Exercise prompt:
Note each line of the listing that contains the string "musical", and copy it.

········

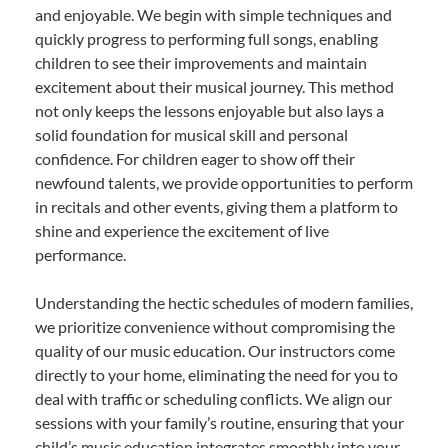
and enjoyable. We begin with simple techniques and
quickly progress to performing full songs, enabling
children to see their improvements and maintain
excitement about their musical journey. This method
not only keeps the lessons enjoyable but also lays a
solid foundation for musical skill and personal
confidence. For children eager to show off their
newfound talents, we provide opportunities to perform
in recitals and other events, giving them a platform to
shine and experience the excitement of live
performance.
Understanding the hectic schedules of modern families,
we prioritize convenience without compromising the
quality of our music education. Our instructors come
directly to your home, eliminating the need for you to
deal with traffic or scheduling conflicts. We align our
sessions with your family’s routine, ensuring that your
child’s music education integrates smoothly into your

········

Response:
excitement about their musical journey. This method
solid foundation for musical skill and personal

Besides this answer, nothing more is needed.